We ended the evening in a pub having beers with the Kibbutz Erez Emergency Rescue Team, which had drilled for terrorist events for twenty years.  That morning, this training and a little luck, plus hours of pitched battle, ensured the dozens of terrorists seeking to breach the kibbutz security fence did not enter.  We had seen what happened in Kfar Aza when they succeeded in entering the kibbutz.  That morning, Erez learned what was happening in nearby kibbutzim, opened their emergency center, alerted their emergency response team of volunteers, and assigned them to key locations across the kibbutz.  Nine fighters held off the terrorists for seven hours until the army finally arrived.  They had one kibbutz security volunteer killed and two badly injured, but the rapid actions of the team saved the kibbutz.  Their closing observation to us was that they were committed to returning to Kibbutz Erez when the war with Hamas was won, but that the challenges would be immense.  The children and parents of October 6th were no longer the same people, and the care and nurturing of both generations would be long and require much attention.

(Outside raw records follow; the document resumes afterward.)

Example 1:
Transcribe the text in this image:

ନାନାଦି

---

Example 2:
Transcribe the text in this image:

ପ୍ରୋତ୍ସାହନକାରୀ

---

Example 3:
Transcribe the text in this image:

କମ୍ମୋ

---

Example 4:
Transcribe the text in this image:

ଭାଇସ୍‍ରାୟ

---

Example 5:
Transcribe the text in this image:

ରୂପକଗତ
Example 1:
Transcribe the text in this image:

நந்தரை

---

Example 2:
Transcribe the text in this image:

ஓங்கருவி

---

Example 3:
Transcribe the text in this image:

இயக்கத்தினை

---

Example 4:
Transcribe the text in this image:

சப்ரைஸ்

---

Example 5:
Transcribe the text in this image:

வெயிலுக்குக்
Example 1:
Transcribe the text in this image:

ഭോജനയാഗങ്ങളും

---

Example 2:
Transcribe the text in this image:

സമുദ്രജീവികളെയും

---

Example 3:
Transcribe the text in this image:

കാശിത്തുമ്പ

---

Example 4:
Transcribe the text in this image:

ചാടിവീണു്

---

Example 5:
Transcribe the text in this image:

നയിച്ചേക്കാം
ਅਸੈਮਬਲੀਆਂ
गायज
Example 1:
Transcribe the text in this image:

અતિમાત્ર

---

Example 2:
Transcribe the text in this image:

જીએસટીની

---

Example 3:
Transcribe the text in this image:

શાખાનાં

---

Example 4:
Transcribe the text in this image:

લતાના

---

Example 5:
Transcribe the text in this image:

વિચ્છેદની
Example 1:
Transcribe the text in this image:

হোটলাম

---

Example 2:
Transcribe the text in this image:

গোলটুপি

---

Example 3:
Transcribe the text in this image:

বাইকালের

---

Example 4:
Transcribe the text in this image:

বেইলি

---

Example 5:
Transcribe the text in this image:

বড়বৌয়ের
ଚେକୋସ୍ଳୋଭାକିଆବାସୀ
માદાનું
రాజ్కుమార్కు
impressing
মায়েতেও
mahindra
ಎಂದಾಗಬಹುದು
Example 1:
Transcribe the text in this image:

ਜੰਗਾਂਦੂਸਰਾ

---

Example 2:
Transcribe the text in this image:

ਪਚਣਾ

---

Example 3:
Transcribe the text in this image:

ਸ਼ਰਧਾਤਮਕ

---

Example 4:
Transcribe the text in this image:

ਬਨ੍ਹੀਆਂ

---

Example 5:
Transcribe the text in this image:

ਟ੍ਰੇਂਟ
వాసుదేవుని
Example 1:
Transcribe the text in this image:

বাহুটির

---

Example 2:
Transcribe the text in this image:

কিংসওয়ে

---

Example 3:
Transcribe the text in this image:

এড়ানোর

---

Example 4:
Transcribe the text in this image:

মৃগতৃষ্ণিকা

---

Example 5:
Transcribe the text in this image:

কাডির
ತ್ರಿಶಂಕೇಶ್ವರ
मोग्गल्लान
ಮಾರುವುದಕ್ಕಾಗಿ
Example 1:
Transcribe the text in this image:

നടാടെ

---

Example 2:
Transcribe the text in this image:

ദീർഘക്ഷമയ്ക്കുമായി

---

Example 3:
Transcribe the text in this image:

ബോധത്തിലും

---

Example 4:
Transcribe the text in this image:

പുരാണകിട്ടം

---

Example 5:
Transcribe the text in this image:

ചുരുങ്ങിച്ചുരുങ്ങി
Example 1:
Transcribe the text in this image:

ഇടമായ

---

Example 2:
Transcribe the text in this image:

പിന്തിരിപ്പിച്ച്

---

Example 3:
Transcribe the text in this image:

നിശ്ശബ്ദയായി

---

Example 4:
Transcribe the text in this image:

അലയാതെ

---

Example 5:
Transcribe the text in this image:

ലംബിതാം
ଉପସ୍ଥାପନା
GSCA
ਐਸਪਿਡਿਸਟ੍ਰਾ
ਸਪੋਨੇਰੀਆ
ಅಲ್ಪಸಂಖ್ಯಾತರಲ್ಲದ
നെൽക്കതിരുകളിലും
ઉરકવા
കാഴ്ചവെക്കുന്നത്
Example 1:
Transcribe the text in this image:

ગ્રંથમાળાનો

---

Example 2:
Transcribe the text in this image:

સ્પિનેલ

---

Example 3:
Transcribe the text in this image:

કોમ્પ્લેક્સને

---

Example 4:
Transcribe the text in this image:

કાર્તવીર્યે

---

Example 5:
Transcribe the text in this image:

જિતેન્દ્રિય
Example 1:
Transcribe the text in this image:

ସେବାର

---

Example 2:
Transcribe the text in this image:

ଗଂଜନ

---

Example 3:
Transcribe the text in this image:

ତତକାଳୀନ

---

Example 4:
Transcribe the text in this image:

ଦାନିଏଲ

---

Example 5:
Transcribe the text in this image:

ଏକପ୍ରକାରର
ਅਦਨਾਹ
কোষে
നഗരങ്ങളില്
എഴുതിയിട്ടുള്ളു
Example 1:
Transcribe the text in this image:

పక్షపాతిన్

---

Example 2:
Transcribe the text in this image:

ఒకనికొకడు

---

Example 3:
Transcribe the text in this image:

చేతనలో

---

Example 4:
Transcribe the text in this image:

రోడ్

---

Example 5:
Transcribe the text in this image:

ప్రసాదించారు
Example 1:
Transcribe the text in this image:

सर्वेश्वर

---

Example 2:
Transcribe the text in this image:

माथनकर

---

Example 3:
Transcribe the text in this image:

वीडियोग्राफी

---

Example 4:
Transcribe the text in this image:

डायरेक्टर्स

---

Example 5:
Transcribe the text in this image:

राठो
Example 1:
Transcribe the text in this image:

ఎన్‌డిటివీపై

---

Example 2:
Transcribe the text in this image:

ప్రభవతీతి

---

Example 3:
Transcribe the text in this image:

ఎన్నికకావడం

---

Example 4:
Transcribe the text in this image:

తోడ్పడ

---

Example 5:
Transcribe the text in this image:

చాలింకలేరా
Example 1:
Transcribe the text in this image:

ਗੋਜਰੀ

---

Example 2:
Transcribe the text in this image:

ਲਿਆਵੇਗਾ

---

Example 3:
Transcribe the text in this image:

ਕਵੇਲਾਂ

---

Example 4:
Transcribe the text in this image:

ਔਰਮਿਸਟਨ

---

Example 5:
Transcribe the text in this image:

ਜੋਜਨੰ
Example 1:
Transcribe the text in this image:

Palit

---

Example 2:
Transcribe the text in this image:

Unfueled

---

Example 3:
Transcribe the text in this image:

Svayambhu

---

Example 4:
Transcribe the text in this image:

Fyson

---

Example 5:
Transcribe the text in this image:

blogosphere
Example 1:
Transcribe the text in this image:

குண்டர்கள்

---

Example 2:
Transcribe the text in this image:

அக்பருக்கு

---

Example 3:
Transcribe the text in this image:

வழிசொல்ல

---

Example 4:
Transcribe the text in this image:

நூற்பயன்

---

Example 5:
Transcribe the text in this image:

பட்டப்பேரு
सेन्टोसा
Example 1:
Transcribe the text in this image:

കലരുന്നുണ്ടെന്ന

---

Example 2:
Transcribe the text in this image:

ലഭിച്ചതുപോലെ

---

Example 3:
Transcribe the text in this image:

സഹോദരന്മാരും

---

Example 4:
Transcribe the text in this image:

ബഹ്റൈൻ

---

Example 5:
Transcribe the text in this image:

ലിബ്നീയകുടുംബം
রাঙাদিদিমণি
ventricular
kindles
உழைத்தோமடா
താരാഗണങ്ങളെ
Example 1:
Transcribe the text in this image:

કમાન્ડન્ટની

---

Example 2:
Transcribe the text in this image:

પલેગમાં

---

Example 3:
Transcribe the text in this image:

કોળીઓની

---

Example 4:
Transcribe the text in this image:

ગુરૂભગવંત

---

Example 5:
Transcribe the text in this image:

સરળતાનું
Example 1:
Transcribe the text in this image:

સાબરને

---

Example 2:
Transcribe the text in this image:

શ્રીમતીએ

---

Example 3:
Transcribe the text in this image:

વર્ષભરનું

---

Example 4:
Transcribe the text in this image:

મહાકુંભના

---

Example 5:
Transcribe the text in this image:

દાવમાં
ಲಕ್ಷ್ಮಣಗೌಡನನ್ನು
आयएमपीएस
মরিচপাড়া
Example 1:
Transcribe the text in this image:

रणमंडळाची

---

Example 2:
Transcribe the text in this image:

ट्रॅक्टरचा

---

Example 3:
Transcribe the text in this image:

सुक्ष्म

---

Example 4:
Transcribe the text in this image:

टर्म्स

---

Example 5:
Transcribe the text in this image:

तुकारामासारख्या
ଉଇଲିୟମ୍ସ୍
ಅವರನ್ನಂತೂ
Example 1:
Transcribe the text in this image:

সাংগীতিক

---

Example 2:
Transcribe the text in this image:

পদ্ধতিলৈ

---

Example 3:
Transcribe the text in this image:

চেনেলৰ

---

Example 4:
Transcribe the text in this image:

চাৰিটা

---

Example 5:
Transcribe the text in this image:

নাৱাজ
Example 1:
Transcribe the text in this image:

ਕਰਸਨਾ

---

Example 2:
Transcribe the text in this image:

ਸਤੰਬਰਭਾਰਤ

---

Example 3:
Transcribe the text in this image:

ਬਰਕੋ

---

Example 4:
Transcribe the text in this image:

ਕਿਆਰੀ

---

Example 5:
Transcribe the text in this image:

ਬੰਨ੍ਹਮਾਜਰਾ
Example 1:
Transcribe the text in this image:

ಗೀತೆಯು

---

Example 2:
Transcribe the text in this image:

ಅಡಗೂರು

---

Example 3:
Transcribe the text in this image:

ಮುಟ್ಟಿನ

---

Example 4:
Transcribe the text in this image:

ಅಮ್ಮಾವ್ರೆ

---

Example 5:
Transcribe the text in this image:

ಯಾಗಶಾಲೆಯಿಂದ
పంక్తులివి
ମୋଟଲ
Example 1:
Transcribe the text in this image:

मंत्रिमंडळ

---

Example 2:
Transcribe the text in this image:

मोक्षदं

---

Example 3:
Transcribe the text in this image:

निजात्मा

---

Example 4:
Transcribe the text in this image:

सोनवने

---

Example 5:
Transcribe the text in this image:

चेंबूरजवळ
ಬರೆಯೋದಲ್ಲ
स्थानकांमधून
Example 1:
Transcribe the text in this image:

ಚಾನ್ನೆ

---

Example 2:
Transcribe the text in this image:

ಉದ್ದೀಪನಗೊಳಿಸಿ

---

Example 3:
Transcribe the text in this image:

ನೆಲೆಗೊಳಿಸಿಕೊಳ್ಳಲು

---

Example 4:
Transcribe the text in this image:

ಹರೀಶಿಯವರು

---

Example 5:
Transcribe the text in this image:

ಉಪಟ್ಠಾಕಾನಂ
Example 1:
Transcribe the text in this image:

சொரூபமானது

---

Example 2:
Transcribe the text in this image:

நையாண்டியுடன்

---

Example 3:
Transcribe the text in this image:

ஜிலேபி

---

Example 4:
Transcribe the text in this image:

A closing thought: Throughout our first evening and today, we have heard and seen horrors that none of us will ever forget.  We witnessed the worst barbarities that man can perpetrate.  But we also saw incredible resilience.  People volunteering to serve in combat, people preparing meals at their own expense to feed those serving, and people rushing to take care of the children displaced from their homes.  We saw a people united in purpose, with a sense of being one people with a shared destiny.  And we experienced gratitude.  Every day Israelis thanked us for being here, in the middle of a war, to make sure they knew people thousands of miles away care for them and couldn’t sleep at night knowing they couldn’t sleep at night.  And they thanked us for President Biden and America standing beside them, understanding Israel’s need to destroy the evil that threatens the safety of their children.  They have many long weeks or months ahead of them. Over 200,000 of them are displaced from their homes, and over 350,000 of them are serving in the military instead of working at their civilian jobs.  The economy is suffering, and tomorrow, we will visit some of the thousands who have been injured by Hamas.  And even when this is over, and Hamas is no longer a threat, they will still need to rebuild their homes, their lives, and nurture themselves back to a healthy state of mind.  But each of us left today certain that they will do all this, and that we must continue to stand by their side.